How to Choose the Right References for Your Job Search

What every job seeker should do when identifying and prepping job references.

Q: How can you ask your immediate supervisor or manager (who knows the most about your work and skills) to be your reference when you are secretly looking for another job? Thanks. – K.T.

A: In a perfect world, we would all have very good relationships with our bosses, openly communicate with one another and be able to let that person know we’re looking for work while still employed at the company.

Unfortunately, not everyone works in a place where they could tell their boss they’re looking for new work, and still maintain that job during the search. The reality is that if you’re conducting a confidential job search while employed, you most likely won’t be able to use your immediate supervisor as a reference.

So let’s talk about what any job seeker – regardless of their current employment status – should do when identifying and prepping references for the job search.

Target three solid references from people you currently work with (if you have a close relationship with that person and you trust them to keep your search confidential) or have worked with in the past.

This can include: (1) former bosses or people to whom you had a dotted-line reporting relationship, (2) peers, (3) clients or vendors and (4) people you’ve successfully supervised or mentored.

If you are new to the workforce, consider asking for references from college mentors, professors who taught courses relevant to your job goals, fellow students who headed up organizations with which you were actively involved or those who managed you during internships.

Only include references who have insight into your work and capabilities and those you trust to say good things about you and your performance. Remember you don’t need these people to write out letters of recommendation – you need someone who could field a phone call or email from a prospective employer and advocate on your behalf.
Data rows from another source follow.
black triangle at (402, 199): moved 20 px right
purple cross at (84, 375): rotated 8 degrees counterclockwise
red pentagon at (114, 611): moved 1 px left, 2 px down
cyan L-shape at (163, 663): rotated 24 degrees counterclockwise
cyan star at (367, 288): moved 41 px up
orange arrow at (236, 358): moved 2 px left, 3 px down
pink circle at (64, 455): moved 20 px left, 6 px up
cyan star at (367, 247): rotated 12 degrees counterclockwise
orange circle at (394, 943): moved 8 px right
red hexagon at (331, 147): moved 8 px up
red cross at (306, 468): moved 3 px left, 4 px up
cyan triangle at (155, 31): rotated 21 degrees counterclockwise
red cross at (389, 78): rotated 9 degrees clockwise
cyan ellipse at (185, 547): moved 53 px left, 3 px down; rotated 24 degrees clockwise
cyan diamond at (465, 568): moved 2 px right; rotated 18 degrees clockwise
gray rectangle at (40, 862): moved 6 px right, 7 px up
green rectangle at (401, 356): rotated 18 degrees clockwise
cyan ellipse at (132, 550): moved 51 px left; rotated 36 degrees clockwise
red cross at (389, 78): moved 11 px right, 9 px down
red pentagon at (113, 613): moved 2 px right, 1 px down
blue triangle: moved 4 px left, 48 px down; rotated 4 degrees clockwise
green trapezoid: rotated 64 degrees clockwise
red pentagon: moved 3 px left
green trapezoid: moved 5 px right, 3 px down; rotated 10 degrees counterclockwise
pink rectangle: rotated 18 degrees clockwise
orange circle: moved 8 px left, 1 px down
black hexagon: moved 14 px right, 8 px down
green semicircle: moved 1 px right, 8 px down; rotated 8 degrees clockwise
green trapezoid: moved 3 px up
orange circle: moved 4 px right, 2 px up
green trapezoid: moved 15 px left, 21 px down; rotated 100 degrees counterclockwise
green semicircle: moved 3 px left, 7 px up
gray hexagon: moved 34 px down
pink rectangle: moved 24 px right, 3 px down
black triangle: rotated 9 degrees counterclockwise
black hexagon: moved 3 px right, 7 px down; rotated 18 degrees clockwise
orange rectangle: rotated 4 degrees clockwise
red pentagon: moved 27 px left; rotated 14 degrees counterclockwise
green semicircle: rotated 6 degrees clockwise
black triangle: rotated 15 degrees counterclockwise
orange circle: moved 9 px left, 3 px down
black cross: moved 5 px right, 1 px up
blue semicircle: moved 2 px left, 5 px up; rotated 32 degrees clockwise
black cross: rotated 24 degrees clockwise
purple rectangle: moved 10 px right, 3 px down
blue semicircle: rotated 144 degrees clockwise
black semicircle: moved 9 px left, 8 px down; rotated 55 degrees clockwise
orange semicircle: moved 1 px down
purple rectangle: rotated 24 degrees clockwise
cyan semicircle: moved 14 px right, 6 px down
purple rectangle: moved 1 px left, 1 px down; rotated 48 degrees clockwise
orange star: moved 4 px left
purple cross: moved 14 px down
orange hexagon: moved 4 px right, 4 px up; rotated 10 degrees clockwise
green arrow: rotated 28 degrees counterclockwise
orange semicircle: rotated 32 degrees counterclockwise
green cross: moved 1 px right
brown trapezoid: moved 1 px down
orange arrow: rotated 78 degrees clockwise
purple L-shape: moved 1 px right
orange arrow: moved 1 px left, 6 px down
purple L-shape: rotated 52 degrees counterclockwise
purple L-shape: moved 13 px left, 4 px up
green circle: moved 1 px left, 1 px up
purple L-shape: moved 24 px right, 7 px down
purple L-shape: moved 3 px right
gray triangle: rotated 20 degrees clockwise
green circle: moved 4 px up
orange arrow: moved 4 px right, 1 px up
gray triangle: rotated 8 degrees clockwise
Once your contact has agreed to be a reference, you want to do three things:

  • Find out what email address and phone number they’d prefer the recruiters use when contacting them.
  • Make sure they have the most up-to-date copy of your resume.
  • Go through your career history and current goals with them so they understand what you’re targeting and what skill sets you’re most eager to pitch to employers.

If your contact is willing, it doesn’t hurt to have a written reference on file. This can be in the form of a LinkedIn Recommendation, or a written document that appears on the company letterhead where the person works.

Unprepared references can unknowingly hurt your chances of landing the job. Once you have an interview scheduled, make sure you alert your references. Tell them the name of the company, supply them with a copy of the job description (when possible) and explain to them how you meet the core must-haves for the role – this will be good practice for answering the ” Tell me about yourself ” interview question. When a contact understands what skills or experience you want to highlight, they’ll be in a better position to support you as a reference.